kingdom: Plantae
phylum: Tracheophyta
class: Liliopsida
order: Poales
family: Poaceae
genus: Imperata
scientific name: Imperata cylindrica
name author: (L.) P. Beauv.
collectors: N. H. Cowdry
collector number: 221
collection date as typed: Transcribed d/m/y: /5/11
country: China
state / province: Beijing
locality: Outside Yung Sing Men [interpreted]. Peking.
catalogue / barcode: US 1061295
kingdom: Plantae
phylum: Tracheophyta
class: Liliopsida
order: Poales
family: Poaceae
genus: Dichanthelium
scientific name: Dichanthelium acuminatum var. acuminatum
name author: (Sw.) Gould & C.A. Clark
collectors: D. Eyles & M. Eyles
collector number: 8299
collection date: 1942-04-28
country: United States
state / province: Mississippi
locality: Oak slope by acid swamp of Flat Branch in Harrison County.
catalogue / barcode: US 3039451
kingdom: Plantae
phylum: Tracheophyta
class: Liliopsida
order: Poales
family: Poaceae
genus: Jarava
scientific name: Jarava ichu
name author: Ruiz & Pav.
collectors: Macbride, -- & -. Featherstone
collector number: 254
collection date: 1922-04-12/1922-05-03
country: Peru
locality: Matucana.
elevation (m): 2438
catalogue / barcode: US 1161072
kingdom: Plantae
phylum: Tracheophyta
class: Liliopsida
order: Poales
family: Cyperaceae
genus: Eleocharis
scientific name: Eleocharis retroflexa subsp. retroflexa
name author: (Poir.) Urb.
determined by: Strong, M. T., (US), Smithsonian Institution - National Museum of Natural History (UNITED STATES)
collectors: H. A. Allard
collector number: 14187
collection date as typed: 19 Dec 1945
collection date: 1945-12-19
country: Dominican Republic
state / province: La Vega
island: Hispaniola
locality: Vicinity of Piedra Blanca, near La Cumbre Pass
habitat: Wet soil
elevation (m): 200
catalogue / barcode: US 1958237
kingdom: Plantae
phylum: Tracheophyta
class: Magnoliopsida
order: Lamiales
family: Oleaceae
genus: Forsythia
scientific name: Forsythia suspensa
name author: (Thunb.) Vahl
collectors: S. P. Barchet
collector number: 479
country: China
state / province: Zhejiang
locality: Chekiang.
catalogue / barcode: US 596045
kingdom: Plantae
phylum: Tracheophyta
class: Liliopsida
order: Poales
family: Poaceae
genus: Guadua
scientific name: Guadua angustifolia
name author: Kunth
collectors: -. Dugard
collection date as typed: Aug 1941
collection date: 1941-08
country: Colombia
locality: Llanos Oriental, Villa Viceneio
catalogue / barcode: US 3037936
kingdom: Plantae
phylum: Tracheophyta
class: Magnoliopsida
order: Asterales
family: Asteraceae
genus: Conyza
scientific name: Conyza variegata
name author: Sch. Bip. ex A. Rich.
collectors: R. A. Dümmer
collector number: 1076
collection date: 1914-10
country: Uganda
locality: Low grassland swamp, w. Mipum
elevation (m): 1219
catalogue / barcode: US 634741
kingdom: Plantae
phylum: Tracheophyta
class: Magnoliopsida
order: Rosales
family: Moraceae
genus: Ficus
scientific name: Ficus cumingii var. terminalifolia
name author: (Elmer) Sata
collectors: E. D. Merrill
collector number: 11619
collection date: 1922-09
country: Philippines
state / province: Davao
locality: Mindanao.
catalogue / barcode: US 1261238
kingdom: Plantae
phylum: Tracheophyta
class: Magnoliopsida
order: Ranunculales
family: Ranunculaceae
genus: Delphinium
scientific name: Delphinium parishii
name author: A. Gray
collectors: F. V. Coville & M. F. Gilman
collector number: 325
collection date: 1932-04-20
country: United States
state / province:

**AIM**
Format every line of the rows above as a JSON list of strings, one string per line, leaving out blank lines.

**EXERCISE RESULT**
[
  "kingdom: Plantae",
  "phylum: Tracheophyta",
  "class: Liliopsida",
  "order: Poales",
  "family: Poaceae",
  "genus: Imperata",
  "scientific name: Imperata cylindrica",
  "name author: (L.) P. Beauv.",
  "collectors: N. H. Cowdry",
  "collector number: 221",
  "collection date as typed: Transcribed d/m/y: /5/11",
  "country: China",
  "state / province: Beijing",
  "locality: Outside Yung Sing Men [interpreted]. Peking.",
  "catalogue / barcode: US 1061295",
  "kingdom: Plantae",
  "phylum: Tracheophyta",
  "class: Liliopsida",
  "order: Poales",
  "family: Poaceae",
  "genus: Dichanthelium",
  "scientific name: Dichanthelium acuminatum var. acuminatum",
  "name author: (Sw.) Gould & C.A. Clark",
  "collectors: D. Eyles & M. Eyles",
  "collector number: 8299",
  "collection date: 1942-04-28",
  "country: United States",
  "state / province: Mississippi",
  "locality: Oak slope by acid swamp of Flat Branch in Harrison County.",
  "catalogue / barcode: US 3039451",
  "kingdom: Plantae",
  "phylum: Tracheophyta",
  "class: Liliopsida",
  "order: Poales",
  "family: Poaceae",
  "genus: Jarava",
  "scientific name: Jarava ichu",
  "name author: Ruiz & Pav.",
  "collectors: Macbride, -- & -. Featherstone",
  "collector number: 254",
  "collection date: 1922-04-12/1922-05-03",
  "country: Peru",
  "locality: Matucana.",
  "elevation (m): 2438",
  "catalogue / barcode: US 1161072",
  "kingdom: Plantae",
  "phylum: Tracheophyta",
  "class: Liliopsida",
  "order: Poales",
  "family: Cyperaceae",
  "genus: Eleocharis",
  "scientific name: Eleocharis retroflexa subsp. retroflexa",
  "name author: (Poir.) Urb.",
  "determined by: Strong, M. T., (US), Smithsonian Institution - National Museum of Natural History (UNITED STATES)",
  "collectors: H. A. Allard",
  "collector number: 14187",
  "collection date as typed: 19 Dec 1945",
  "collection date: 1945-12-19",
  "country: Dominican Republic",
  "state / province: La Vega",
  "island: Hispaniola",
  "locality: Vicinity of Piedra Blanca, near La Cumbre Pass",
  "habitat: Wet soil",
  "elevation (m): 200",
  "catalogue / barcode: US 1958237",
  "kingdom: Plantae",
  "phylum: Tracheophyta",
  "class: Magnoliopsida",
  "order: Lamiales",
  "family: Oleaceae",
  "genus: Forsythia",
  "scientific name: Forsythia suspensa",
  "name author: (Thunb.) Vahl",
  "collectors: S. P. Barchet",
  "collector number: 479",
  "country: China",
  "state / province: Zhejiang",
  "locality: Chekiang.",
  "catalogue / barcode: US 596045",
  "kingdom: Plantae",
  "phylum: Tracheophyta",
  "class: Liliopsida",
  "order: Poales",
  "family: Poaceae",
  "genus: Guadua",
  "scientific name: Guadua angustifolia",
  "name author: Kunth",
  "collectors: -. Dugard",
  "collection date as typed: Aug 1941",
  "collection date: 1941-08",
  "country: Colombia",
  "locality: Llanos Oriental, Villa Viceneio",
  "catalogue / barcode: US 3037936",
  "kingdom: Plantae",
  "phylum: Tracheophyta",
  "class: Magnoliopsida",
  "order: Asterales",
  "family: Asteraceae",
  "genus: Conyza",
  "scientific name: Conyza variegata",
  "name author: Sch. Bip. ex A. Rich.",
  "collectors: R. A. Dümmer",
  "collector number: 1076",
  "collection date: 1914-10",
  "country: Uganda",
  "locality: Low grassland swamp, w. Mipum",
  "elevation (m): 1219",
  "catalogue / barcode: US 634741",
  "kingdom: Plantae",
  "phylum: Tracheophyta",
  "class: Magnoliopsida",
  "order: Rosales",
  "family: Moraceae",
  "genus: Ficus",
  "scientific name: Ficus cumingii var. terminalifolia",
  "name author: (Elmer) Sata",
  "collectors: E. D. Merrill",
  "collector number: 11619",
  "collection date: 1922-09",
  "country: Philippines",
  "state / province: Davao",
  "locality: Mindanao.",
  "catalogue / barcode: US 1261238",
  "kingdom: Plantae",
  "phylum: Tracheophyta",
  "class: Magnoliopsida",
  "order: Ranunculales",
  "family: Ranunculaceae",
  "genus: Delphinium",
  "scientific name: Delphinium parishii",
  "name author: A. Gray",
  "collectors: F. V. Coville & M. F. Gilman",
  "collector number: 325",
  "collection date: 1932-04-20",
  "country: United States",
  "state / province:"
]